Based on the assumption that human papillomavirus (HPV) leads to cervical cancer, a vaccine was developed and marketed to prevent HPV infection. The catch, of course, is that we will have to wait some 30 to 50 years to see if the vaccine actually prevents cancer — because that is the length of time from an HPV infection to the development of cervical cancer.
The first HPV vaccine to come to market was Gardasil. It was promoted to doctors as a way to prevent four high-risk strains of HPV, thereby lowering cervical cancer rates. Ads for Gardasil soon flooded print and television media. I even remember one in which a young girl asked her mother: “Why wouldn’t anyone want to prevent cervical cancer?”
But nowhere on the package insert was it stated that Gardasil prevented cervical cancer. Once again, the reason that can’t be claimed is that it takes decades from a diagnosis of HPV infection for cervical cancer to develop. And because there were no randomized prospective studies conducted prior to FDA approval, it will take at least two to three decades to see if cervical cancer rates fall due to vaccination.
When Gardasil was first released, Merck — the company that manufactures and markets it — was supposed to conduct safety studies to determine if the vaccine was safe for the general population. Such studies should compare a new drug against a placebo so that researchers can monitor the drug for adverse effects.
But as occurs with many drug studies (and all vaccine studies) the placebo used in the Merck preapproval studies was not a true placebo. Gardasil contains an aluminum substance called an adjuvant. These substances, which are found in many vaccines, are used to stimulate the immune system, and are thought to help the vaccine become more reactive to the immune system so that antibodies can be produced to provide immunity.
For more than two decades, I have been writing and lecturing about the problem of aluminum adjuvants, which are toxic to the human body. Studies have shown that when they are injected, 100 percent of the aluminum is absorbed. Aluminum is a neurotoxin that can alter or even destroy neurologic tissue. Researchers have linked aluminum toxicity to the development of serious neurological diseases, including Alzheimer’s.
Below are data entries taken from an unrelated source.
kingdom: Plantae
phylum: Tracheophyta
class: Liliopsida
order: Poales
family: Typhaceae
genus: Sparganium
Keep in mind that Gardasil is not the only childhood vaccination that contains an aluminum adjuvant. It’s also found in the hepatitis B, DTaP, Hib, and pneumococcal vaccines. When you add up the amount of aluminum injected into children, it exceeds every safety limit set by regulatory agencies.
In addition, aluminum becomes more toxic when other metals, such as mercury, are present. Mercury is still used in many vaccines such as those for flu, tetanus, and meningitis.
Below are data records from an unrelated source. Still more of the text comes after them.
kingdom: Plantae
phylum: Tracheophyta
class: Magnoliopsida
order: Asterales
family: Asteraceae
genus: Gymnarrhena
Merck did not conduct proper safety studies and only compared Gardasil to faux placebos that contained aluminum. Therefore, when side effects were similar in both groups, Merck’s marketing team proclaimed that there were no significant adverse effects from the vaccine. It’s a textbook example of how to hide safety data and manipulate consumers.
If the FDA was doing its job, it would have demanded that Merck do the appropriate safety studies on Gardasil and compare it to a real placebo.